Task to complete: Omit the pictures and print exactly the lines of the listing below, starting at the first and ending at the line containing "magnification brightfield microscopy".

Recorded data:
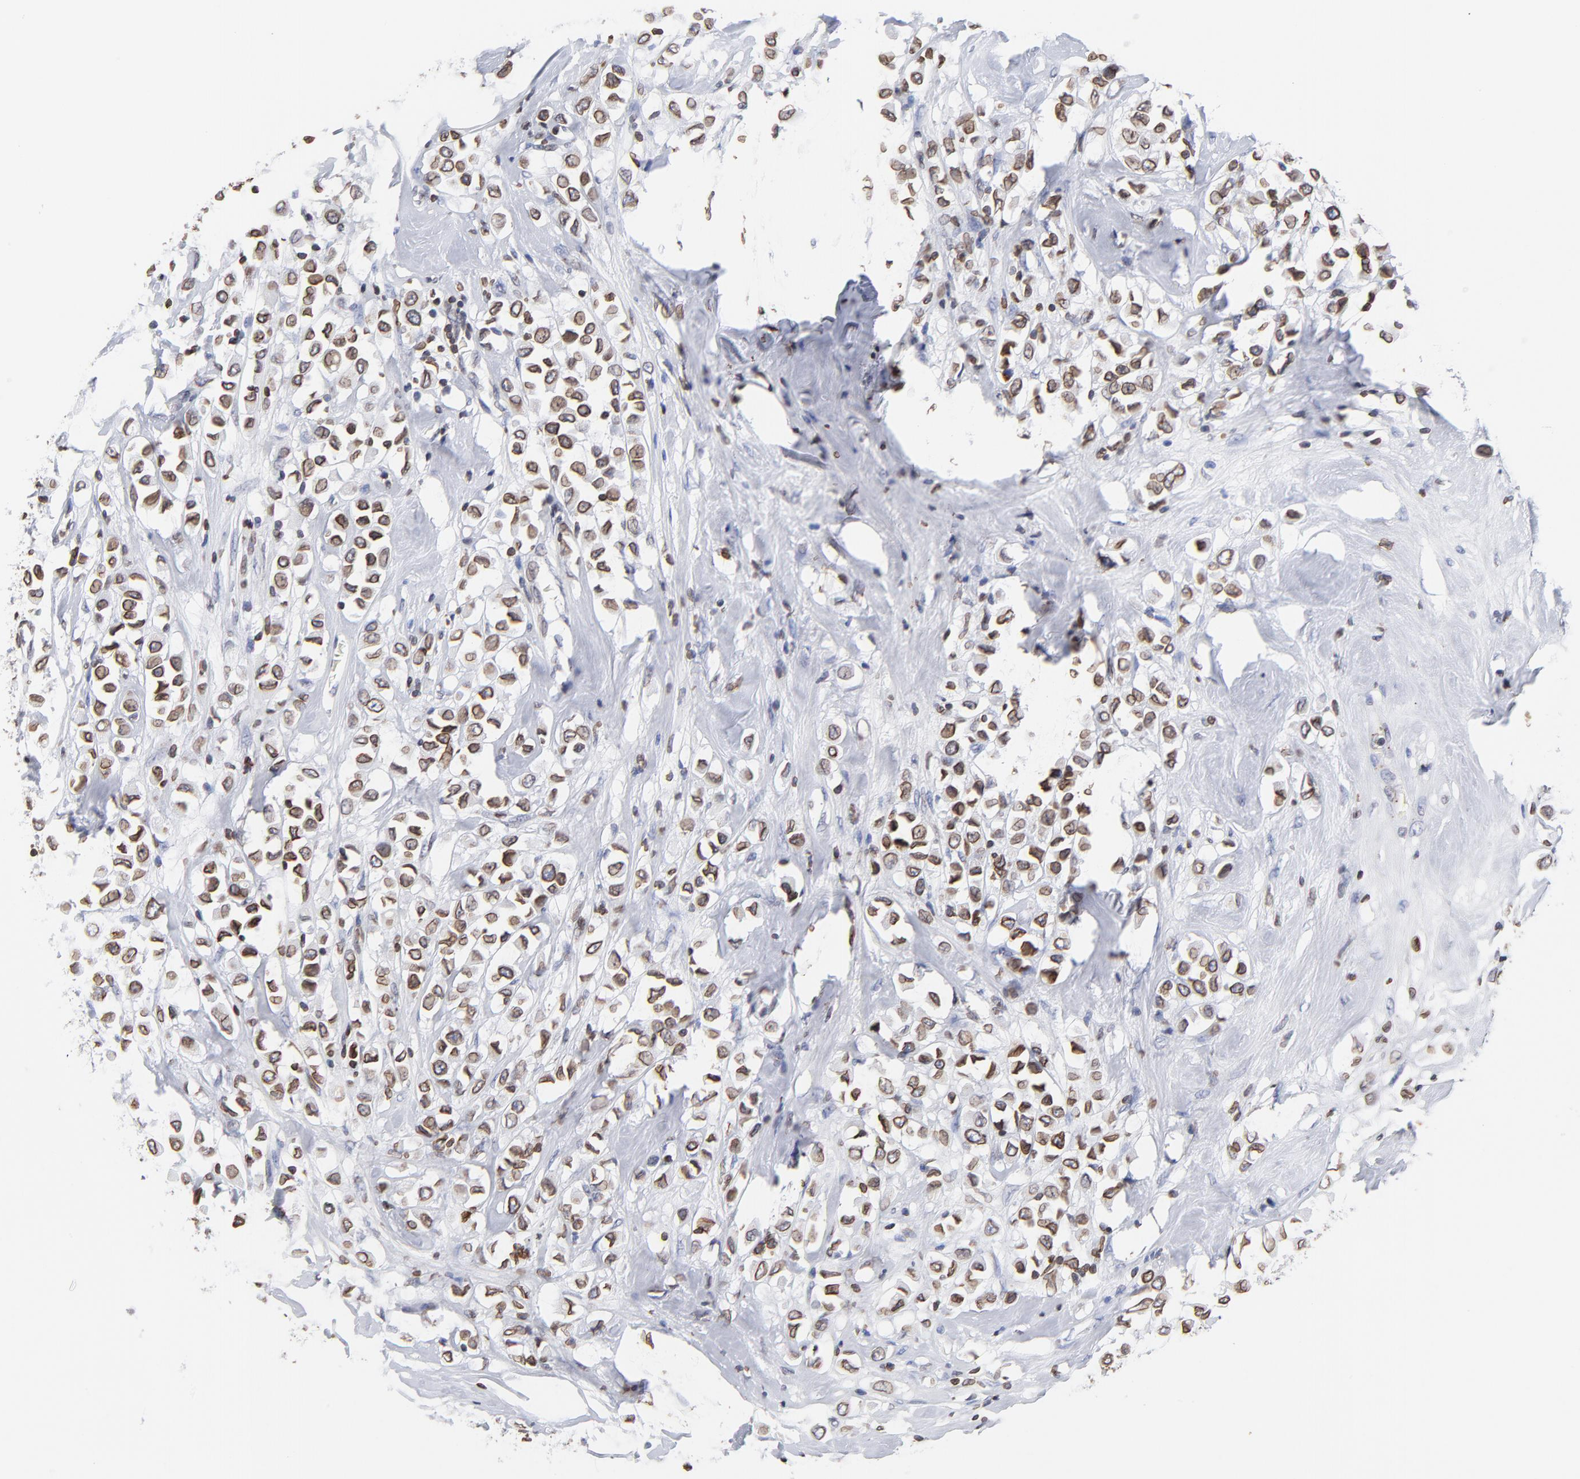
{"staining": {"intensity": "moderate", "quantity": ">75%", "location": "cytoplasmic/membranous,nuclear"}, "tissue": "breast cancer", "cell_type": "Tumor cells", "image_type": "cancer", "snomed": [{"axis": "morphology", "description": "Duct carcinoma"}, {"axis": "topography", "description": "Breast"}], "caption": "A medium amount of moderate cytoplasmic/membranous and nuclear expression is appreciated in approximately >75% of tumor cells in infiltrating ductal carcinoma (breast) tissue. (DAB IHC, brown staining for protein, blue staining for nuclei).", "gene": "THAP7", "patient": {"sex": "female", "age": 61}}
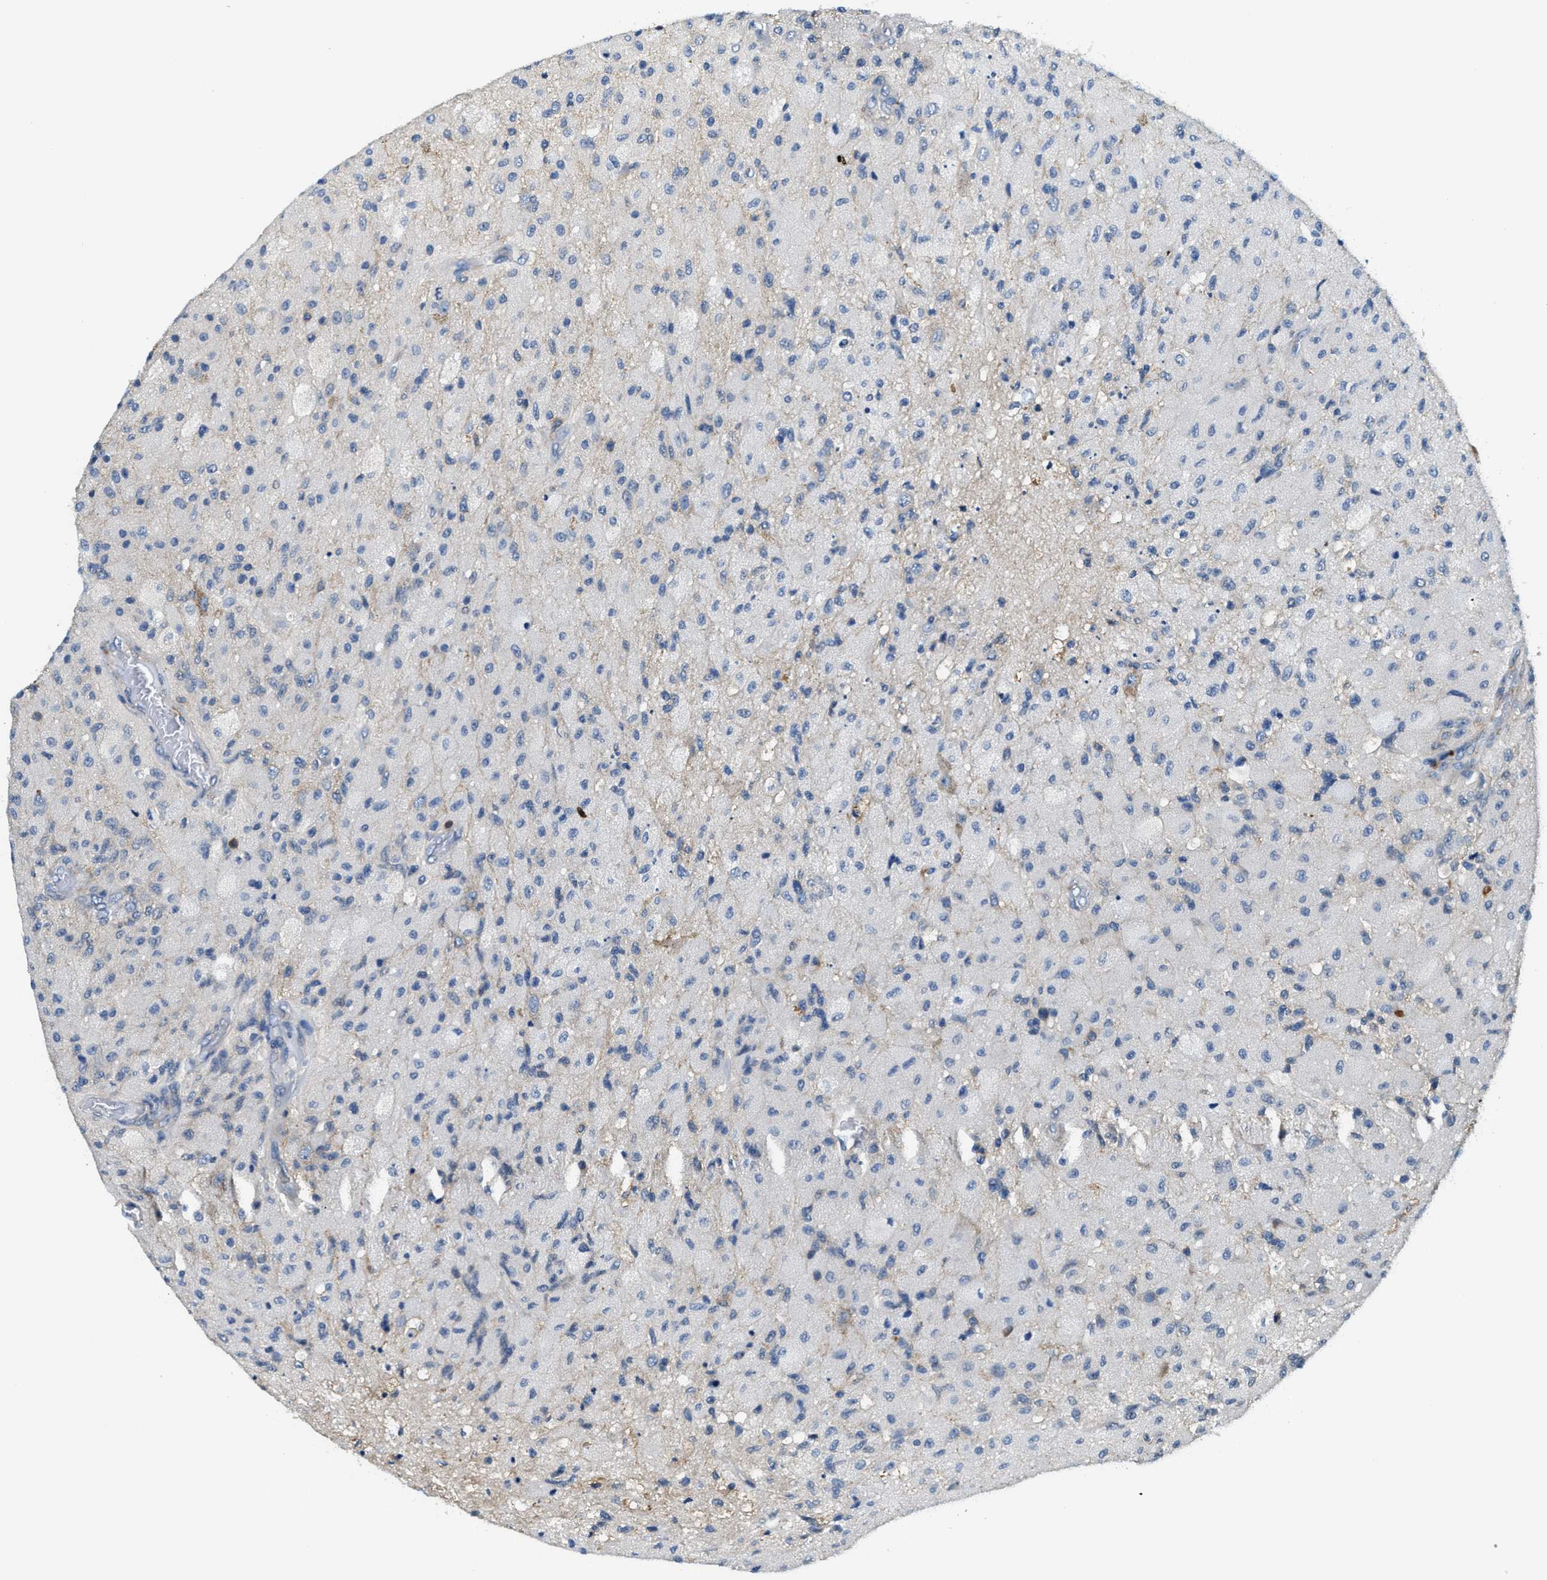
{"staining": {"intensity": "negative", "quantity": "none", "location": "none"}, "tissue": "glioma", "cell_type": "Tumor cells", "image_type": "cancer", "snomed": [{"axis": "morphology", "description": "Normal tissue, NOS"}, {"axis": "morphology", "description": "Glioma, malignant, High grade"}, {"axis": "topography", "description": "Cerebral cortex"}], "caption": "High magnification brightfield microscopy of malignant glioma (high-grade) stained with DAB (brown) and counterstained with hematoxylin (blue): tumor cells show no significant positivity. (DAB IHC with hematoxylin counter stain).", "gene": "MYO1G", "patient": {"sex": "male", "age": 77}}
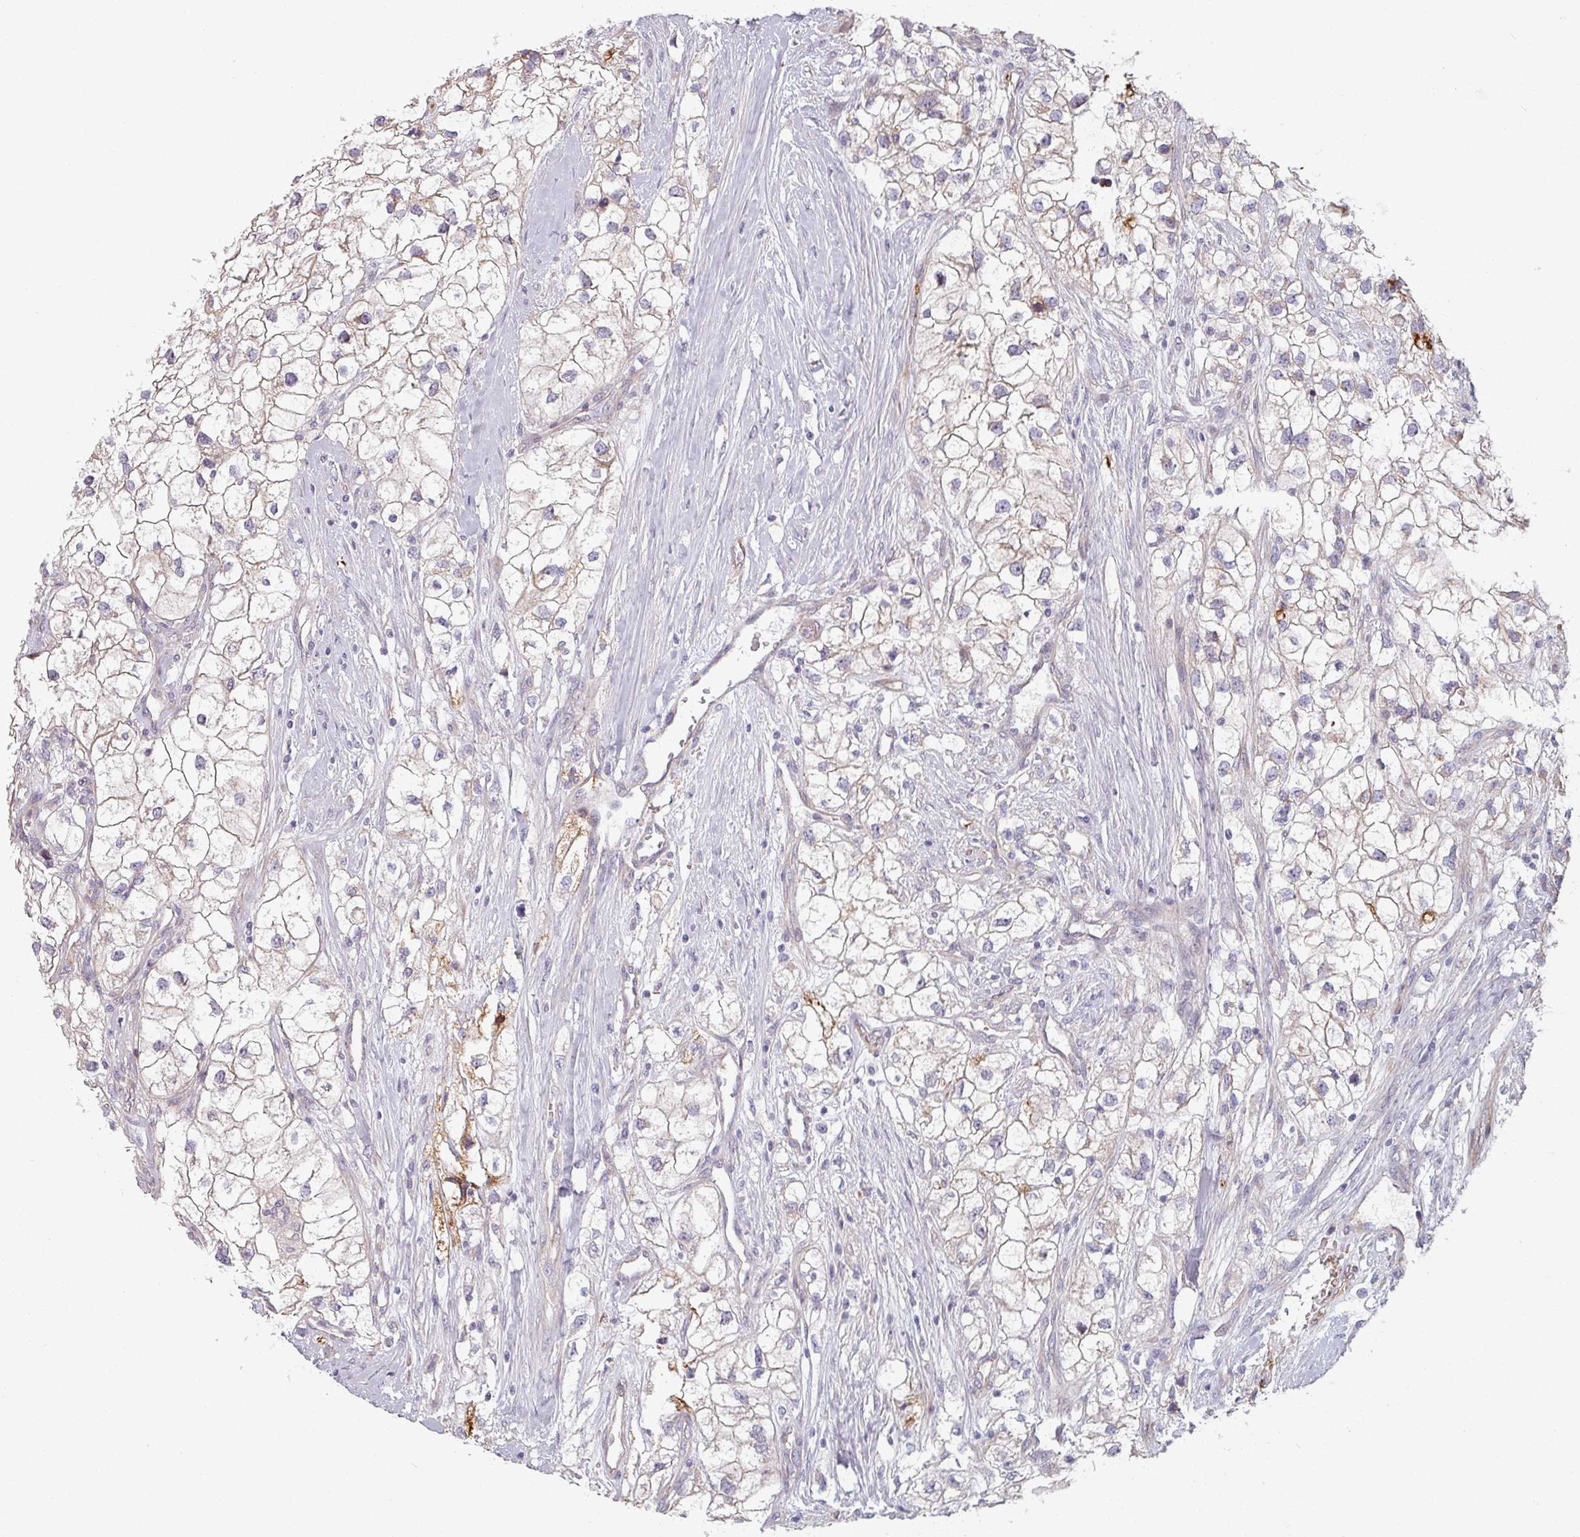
{"staining": {"intensity": "weak", "quantity": "<25%", "location": "cytoplasmic/membranous"}, "tissue": "renal cancer", "cell_type": "Tumor cells", "image_type": "cancer", "snomed": [{"axis": "morphology", "description": "Adenocarcinoma, NOS"}, {"axis": "topography", "description": "Kidney"}], "caption": "DAB (3,3'-diaminobenzidine) immunohistochemical staining of renal cancer (adenocarcinoma) displays no significant staining in tumor cells. (IHC, brightfield microscopy, high magnification).", "gene": "C4BPB", "patient": {"sex": "male", "age": 59}}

Finished exercise:
{"staining": {"intensity": "moderate", "quantity": ">75%", "location": "cytoplasmic/membranous,nuclear"}, "tissue": "breast cancer", "cell_type": "Tumor cells", "image_type": "cancer", "snomed": [{"axis": "morphology", "description": "Duct carcinoma"}, {"axis": "topography", "description": "Breast"}], "caption": "A medium amount of moderate cytoplasmic/membranous and nuclear expression is appreciated in approximately >75% of tumor cells in infiltrating ductal carcinoma (breast) tissue. (DAB IHC, brown staining for protein, blue staining for nuclei).", "gene": "THAP7", "patient": {"sex": "female", "age": 61}}
{"staining": {"intensity": "negative", "quantity": "none", "location": "none"}, "tissue": "glioma", "cell_type": "Tumor cells", "image_type": "cancer", "snomed": [{"axis": "morphology", "description": "Normal tissue, NOS"}, {"axis": "morphology", "description": "Glioma, malignant, High grade"}, {"axis": "topography", "description": "Cerebral cortex"}], "caption": "High magnification brightfield microscopy of malignant glioma (high-grade) stained with DAB (brown) and counterstained with hematoxylin (blue): tumor cells show no significant positivity. (DAB IHC with hematoxylin counter stain).", "gene": "MYO1G", "patient": {"sex": "male", "age": 77}}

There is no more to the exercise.